In short
Prompt caching is a feature that stores the processed state of a repeated part of your prompt so later requests can reuse it instead of paying to process it again. When many requests share the same long prefix - a big system prompt, tool definitions, or a document you keep asking about - caching lets the model skip recomputing that prefix, which cuts both cost and latency. On the Claude API, for example, a cache read costs about a tenth of normal input price, a roughly 90 percent discount on the cached portion.
How prompt caching works
You mark a point in your prompt as a cache breakpoint. The provider stores the encoded state of everything up to that point, and the next request that begins with the exact same bytes reads from the cache rather than recomputing. The match must be exact: if even one token in the prefix differs, you get a cache miss and pay the full price. The order matters too, since the prompt is hashed as tools, then system prompt, then messages.

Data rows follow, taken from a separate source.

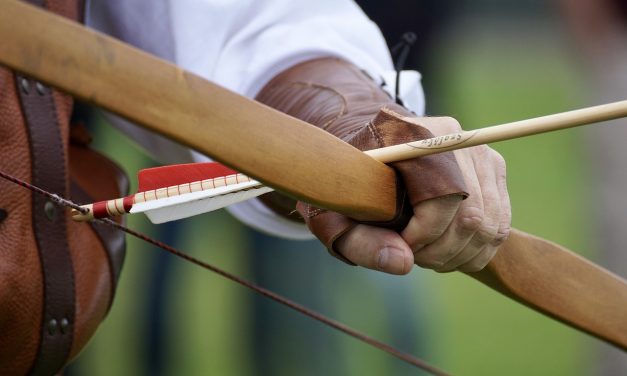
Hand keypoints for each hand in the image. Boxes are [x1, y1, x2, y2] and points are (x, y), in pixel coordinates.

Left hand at [335, 117, 510, 273]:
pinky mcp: (492, 167)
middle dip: (442, 252)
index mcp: (411, 136)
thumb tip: (404, 264)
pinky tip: (446, 250)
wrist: (369, 158)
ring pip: (490, 225)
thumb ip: (362, 242)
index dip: (424, 237)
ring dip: (459, 255)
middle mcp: (452, 136)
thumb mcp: (336, 217)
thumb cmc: (350, 189)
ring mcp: (478, 150)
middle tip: (413, 256)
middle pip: (472, 216)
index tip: (400, 245)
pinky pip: (499, 224)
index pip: (441, 199)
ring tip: (427, 254)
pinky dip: (475, 250)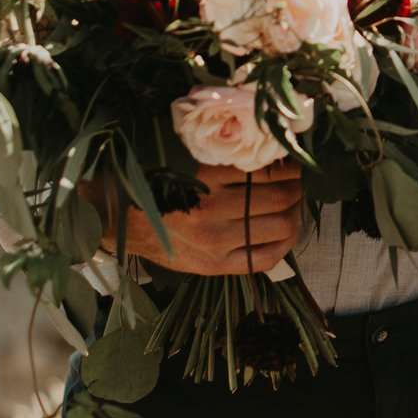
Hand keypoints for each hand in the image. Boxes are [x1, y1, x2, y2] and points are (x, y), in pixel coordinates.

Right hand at [94, 160, 303, 275]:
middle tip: (297, 182)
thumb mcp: (188, 163)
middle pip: (281, 197)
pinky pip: (266, 259)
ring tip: (292, 205)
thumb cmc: (158, 186)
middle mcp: (212, 209)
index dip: (289, 165)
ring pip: (281, 226)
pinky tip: (285, 233)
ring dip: (295, 214)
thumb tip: (272, 151)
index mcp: (205, 177)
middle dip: (297, 188)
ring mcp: (215, 241)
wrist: (120, 222)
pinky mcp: (214, 266)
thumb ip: (225, 160)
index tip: (293, 161)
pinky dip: (285, 245)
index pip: (267, 169)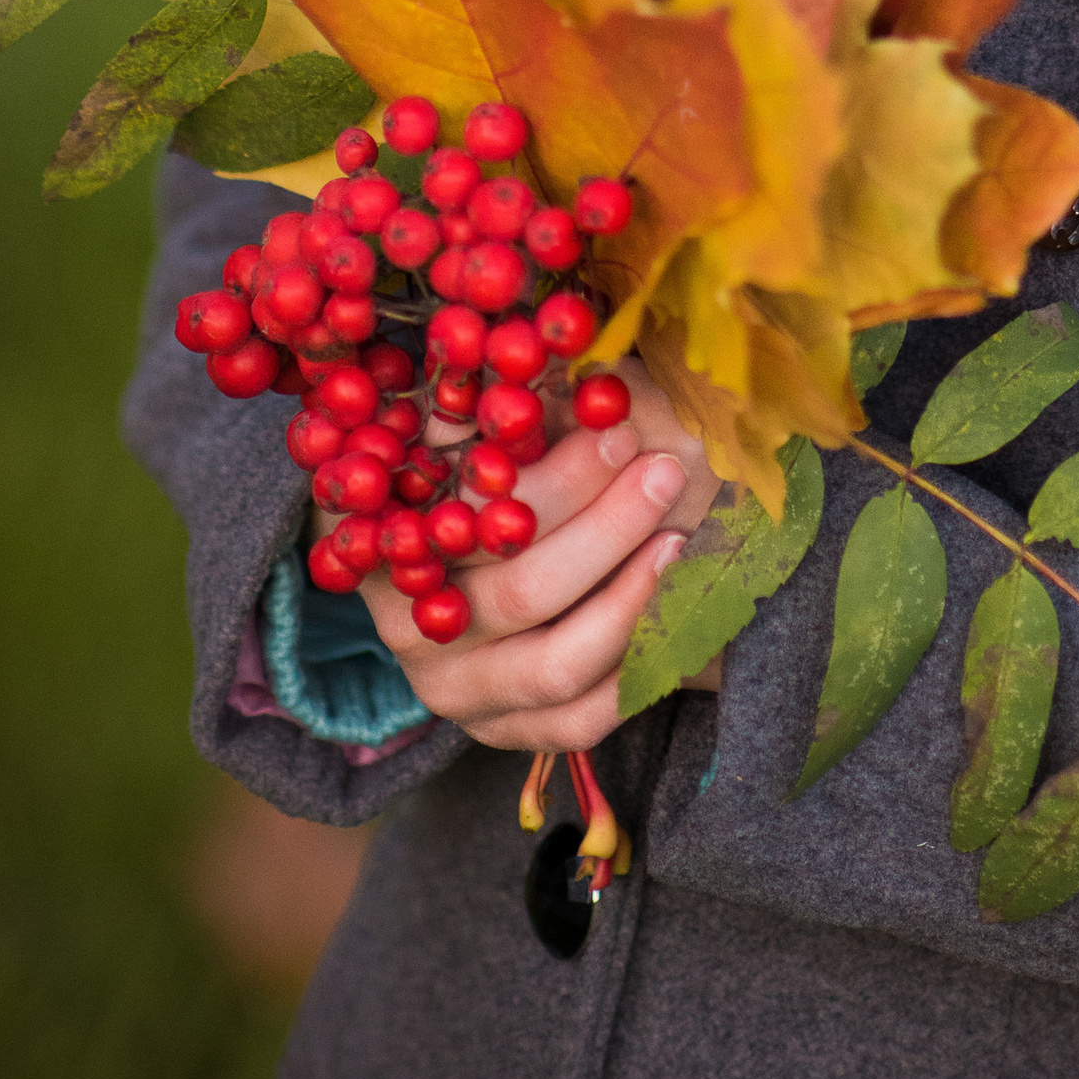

- Put the stable, repeated content first (tools, system prompt, long documents).
- Mark a cache breakpoint after it; the prefix up to there gets cached.
- A later request with the identical prefix reads the cache cheaply.
What it costs and saves
There is a small premium to write the cache and a large saving to read it. On the Claude API a cache write costs about 1.25x normal input for a 5 minute lifetime (or 2x for a 1 hour lifetime), while a cache read costs about 0.1x input, a roughly 90 percent saving. The cache is ephemeral with a short time-to-live that resets on each read, so a busy conversation keeps its cache warm without paying the write cost again.
When to use it
Prompt caching pays off whenever you reuse a large, stable prefix across many calls: a long system prompt, a fixed set of tool definitions, a knowledge document, or a multi-turn chat where the early context stays the same. It does not help one-off prompts that never repeat. Because the saving applies only to the unchanged prefix, structure your prompts so the constant parts come first and the variable parts come last.